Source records

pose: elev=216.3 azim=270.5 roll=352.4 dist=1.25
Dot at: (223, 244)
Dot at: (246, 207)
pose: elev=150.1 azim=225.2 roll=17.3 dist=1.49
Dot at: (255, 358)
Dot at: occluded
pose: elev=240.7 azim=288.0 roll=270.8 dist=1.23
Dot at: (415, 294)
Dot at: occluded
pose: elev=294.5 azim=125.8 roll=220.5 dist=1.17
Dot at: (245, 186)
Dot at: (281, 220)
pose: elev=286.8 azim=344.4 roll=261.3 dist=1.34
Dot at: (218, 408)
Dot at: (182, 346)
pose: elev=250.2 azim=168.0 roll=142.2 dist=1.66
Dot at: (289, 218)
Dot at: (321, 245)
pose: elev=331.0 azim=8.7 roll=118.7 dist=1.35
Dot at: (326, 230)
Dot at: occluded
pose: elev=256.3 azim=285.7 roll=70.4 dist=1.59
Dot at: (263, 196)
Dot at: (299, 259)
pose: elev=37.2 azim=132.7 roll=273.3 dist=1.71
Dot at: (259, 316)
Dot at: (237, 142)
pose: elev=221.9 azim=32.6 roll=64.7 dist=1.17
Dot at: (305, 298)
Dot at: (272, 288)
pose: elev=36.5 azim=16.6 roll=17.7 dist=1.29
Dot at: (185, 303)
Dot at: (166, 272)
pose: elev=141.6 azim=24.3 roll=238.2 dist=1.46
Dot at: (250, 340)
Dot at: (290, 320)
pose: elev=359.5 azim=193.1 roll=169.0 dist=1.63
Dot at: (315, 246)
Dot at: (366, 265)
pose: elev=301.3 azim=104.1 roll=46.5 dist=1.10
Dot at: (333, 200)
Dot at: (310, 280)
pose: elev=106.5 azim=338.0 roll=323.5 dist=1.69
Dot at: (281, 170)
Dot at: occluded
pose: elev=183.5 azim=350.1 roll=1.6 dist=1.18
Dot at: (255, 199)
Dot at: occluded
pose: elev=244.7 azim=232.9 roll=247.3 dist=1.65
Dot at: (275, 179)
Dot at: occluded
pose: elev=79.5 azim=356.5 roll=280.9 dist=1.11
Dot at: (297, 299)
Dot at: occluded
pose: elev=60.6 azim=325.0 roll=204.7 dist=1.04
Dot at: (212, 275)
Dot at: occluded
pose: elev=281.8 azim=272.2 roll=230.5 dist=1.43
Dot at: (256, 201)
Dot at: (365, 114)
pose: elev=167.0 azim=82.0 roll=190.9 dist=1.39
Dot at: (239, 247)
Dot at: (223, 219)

Directive
Could you rewrite the records above with every "dist" renamed to "distance" and nothing else changed?

Response to this exercise
pose: elev=216.3 azim=270.5 roll=352.4 distance=1.25
Dot at: (223, 244)
Dot at: (246, 207)
pose: elev=150.1 azim=225.2 roll=17.3 distance=1.49
Dot at: (255, 358)
Dot at: occluded
pose: elev=240.7 azim=288.0 roll=270.8 distance=1.23
Dot at: (415, 294)
Dot at: occluded
pose: elev=294.5 azim=125.8 roll=220.5 distance=1.17
Dot at: (245, 186)
Dot at: (281, 220)
pose: elev=286.8 azim=344.4 roll=261.3 distance=1.34
Dot at: (218, 408)
Dot at: (182, 346)
pose: elev=250.2 azim=168.0 roll=142.2 distance=1.66
Dot at: (289, 218)
Dot at: (321, 245)
pose: elev=331.0 azim=8.7 roll=118.7 distance=1.35
Dot at: (326, 230)
Dot at: occluded
pose: elev=256.3 azim=285.7 roll=70.4 distance=1.59
Dot at: (263, 196)
Dot at: (299, 259)
pose: elev=37.2 azim=132.7 roll=273.3 distance=1.71
Dot at: (259, 316)
Dot at: (237, 142)
pose: elev=221.9 azim=32.6 roll=64.7 distance=1.17
Dot at: (305, 298)
Dot at: (272, 288)
pose: elev=36.5 azim=16.6 roll=17.7 distance=1.29
Dot at: (185, 303)
Dot at: (166, 272)
pose: elev=141.6 azim=24.3 roll=238.2 distance=1.46
Dot at: (250, 340)
Dot at: (290, 320)
pose: elev=359.5 azim=193.1 roll=169.0 distance=1.63
Dot at: (315, 246)
Dot at: (366, 265)
pose: elev=301.3 azim=104.1 roll=46.5 distance=1.10
Dot at: (333, 200)
Dot at: (310, 280)
pose: elev=106.5 azim=338.0 roll=323.5 distance=1.69
Dot at: (281, 170)
Dot at: occluded
pose: elev=183.5 azim=350.1 roll=1.6 distance=1.18
Dot at: (255, 199)
Dot at: occluded
pose: elev=244.7 azim=232.9 roll=247.3 distance=1.65
Dot at: (275, 179)
Dot at: occluded
pose: elev=79.5 azim=356.5 roll=280.9 distance=1.11
Dot at: (297, 299)
Dot at: occluded
pose: elev=60.6 azim=325.0 roll=204.7 distance=1.04
Dot at: (212, 275)
Dot at: occluded
pose: elev=281.8 azim=272.2 roll=230.5 distance=1.43
Dot at: (256, 201)
Dot at: (365, 114)
pose: elev=167.0 azim=82.0 roll=190.9 distance=1.39
Dot at: (239, 247)
Dot at: (223, 219)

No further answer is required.